The politician. While alliances are great for politics and game night, they reek of insecurity in graduate level classrooms. No one believes you actually love all of Allison’s stories (or, sorry man, that she loves all of yours). She wrote that last one the night before workshop! Keep your credibility and give her a little tough love. Treat every piece of fiction you workshop as something you’ve come across in a magazine or literary journal, with no personal connection to its author.
The nodder. Bobbleheads are awesome when they’re of nineties pop stars or seventies athletes, they’re less cool in MFA programs. Don’t nod at everything your professor says like she just invented Cheetos right there on the spot. We all think she’s smart, that’s why we took her workshop! As out of touch as our most grizzled and storied professors can sometimes seem (I can think of several professors who still have AOL accounts) they can still spot a suck up, and it’s not going to change how much they like or don’t like your next workshop piece.

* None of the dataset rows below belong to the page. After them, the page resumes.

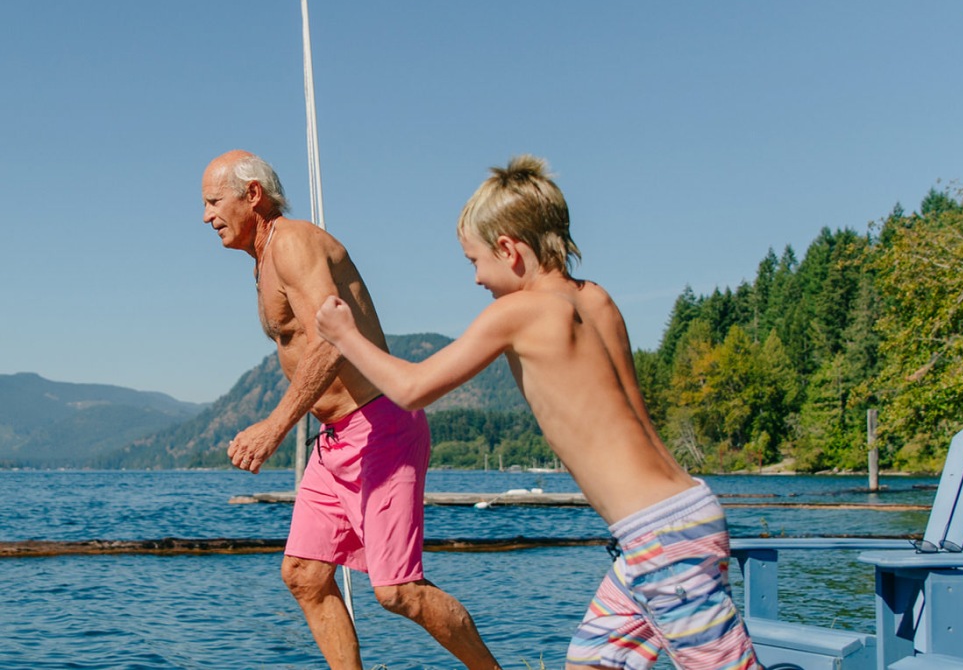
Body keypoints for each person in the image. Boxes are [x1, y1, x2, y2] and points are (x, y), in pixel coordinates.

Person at [315, 154, 761, 670]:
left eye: (475, 261)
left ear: (509, 249)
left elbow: (413, 388)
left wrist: (344, 336)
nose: (477, 278)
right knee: (591, 662)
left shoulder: (517, 312)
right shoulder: (596, 299)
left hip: (661, 538)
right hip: (673, 518)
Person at [200, 150, 501, 670]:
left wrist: (275, 426)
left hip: (380, 424)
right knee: (304, 574)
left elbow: (333, 340)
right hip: (336, 437)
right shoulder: (263, 258)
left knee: (398, 591)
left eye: (213, 201)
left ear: (253, 195)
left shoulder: (293, 243)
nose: (207, 215)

The human resume. Don’t respond to critiques of your story by listing all the contest honorable mentions it’s gotten—maybe if you take some of the thoughtful advice your classmates have it’ll win next time! All of your workshop mates (okay fine most of them) are offering advice to try to help you. Try really listening and taking in what they’re trying to convey to you before trying to convince them that you don’t need any help and your story is actually perfect as you submitted it. If you’re not here to try to improve your work, there really isn’t a point, not matter how prestigious the program!
Joey the baby kangaroo. Remember that Friends episode where Joey used a thesaurus to write a letter and it didn’t make any sense? A solid 10 percent of the things people say in MFA workshops sound like Joey wrote them with a thesaurus. Be the other 90 percent! It’s nice to sound smart, sure, but your workshop mates would rather you be clear and direct and give straightforward advice that they can, you know, use to make their stories better.

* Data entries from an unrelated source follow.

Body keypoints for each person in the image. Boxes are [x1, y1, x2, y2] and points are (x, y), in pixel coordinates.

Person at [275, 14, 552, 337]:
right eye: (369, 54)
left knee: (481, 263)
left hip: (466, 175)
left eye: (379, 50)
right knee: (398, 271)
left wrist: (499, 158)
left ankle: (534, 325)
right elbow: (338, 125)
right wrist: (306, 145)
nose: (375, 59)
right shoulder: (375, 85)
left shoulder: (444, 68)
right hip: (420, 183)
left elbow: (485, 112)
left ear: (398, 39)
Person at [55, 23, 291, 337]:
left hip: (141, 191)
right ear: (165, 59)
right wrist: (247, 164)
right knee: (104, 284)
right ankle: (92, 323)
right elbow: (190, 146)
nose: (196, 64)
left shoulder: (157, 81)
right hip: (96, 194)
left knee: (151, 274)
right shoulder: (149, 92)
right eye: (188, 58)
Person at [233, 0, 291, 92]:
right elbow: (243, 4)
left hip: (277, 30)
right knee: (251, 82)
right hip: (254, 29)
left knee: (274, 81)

The flirt. Psyched to learn that the super hip narrative poet with the obscure literary tats that somehow manage not to be pretentious is in your workshop? Amazing! Don’t try to drop a line when you’re giving workshop feedback. Reading great literature to your new beau in the bath is hot (maybe? If you’re into that kind of thing?). Making a mockery of someone’s workshop by trying to flirt with them is not. Save it for the post class revelry—writers are thirsty bunch, especially right after they’ve been workshopped!
The lazy chef. MFA workshops are really only looking for the same thing Goldilocks was—something just the right amount “done.” Don’t submit something you scrawled off during yesterday’s lecture (Allison!) and don’t submit something you think is perfect and just want compliments on. You could submit “To Esme With Love and Squalor” to any MFA workshop in America and they would find something to critique about it. The ideal workshop piece is one you’ve revised as much as you can on your own, and now need a fresh eye on.
The rebel. Don’t spend the entire hour your story is being workshopped thinking up some random, not-terribly-relevant exception to a rule a professor just threw out as a helpful guideline under which your story might be improved. Yes, that rule probably does have an exception, and yes, rules were meant to be broken, but off the top of my head I can think of about four places in your last story where you might’ve applied it! I know, our favorite, living legend writers all broke the rules and that’s why we love them. I’m not saying you’re not going to join their ranks one day, but let’s assume you’re not there yet. That’s why you’re here!